Gerberry says powdered alcohol leads to abuse


By Marc Kovac

news@vindy.com

COLUMBUS

The Ohio Senate began deliberations Tuesday on legislation that would ban the sale of powdered alcohol in the state, days after federal officials gave their OK to the product.

Reps. Ronald Gerberry of Austintown, D-59th, and Jim Buchy, a Greenville Republican, offered sponsor testimony on HB 14 before the chamber’s agriculture committee.

“I think young people will abuse it,” Gerberry said of the product, sold under the name Palcohol. “I think adults will abuse it.”

The House OK’d the legislation last session, but it stalled in the Senate. Gerberry and Buchy reintroduced the bill this session, and it passed the House last month.

Powdered alcohol is added to water to create an alcoholic beverage.

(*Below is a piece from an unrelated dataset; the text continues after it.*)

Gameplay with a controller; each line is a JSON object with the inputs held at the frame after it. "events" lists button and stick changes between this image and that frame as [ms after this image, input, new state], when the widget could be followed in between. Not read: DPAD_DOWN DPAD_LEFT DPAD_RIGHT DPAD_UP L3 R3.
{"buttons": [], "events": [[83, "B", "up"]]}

HB 14 defines “powdered or crystalline alcohol” as “a product that is manufactured in powdered or crystalline form and that contains any amount of alcohol” and prohibits its sale for human consumption.

The product was OK’d for consumer sales last week by federal regulators. Gerberry said six states have already banned its sale, and two dozen others are considering comparable prohibitions.

“This is a new and untested substance in the marketplace,” Gerberry said. “It would be best for Ohio to allow this product to have experience in the marketplace elsewhere so that we know what the potential harm to individuals who use the substance.”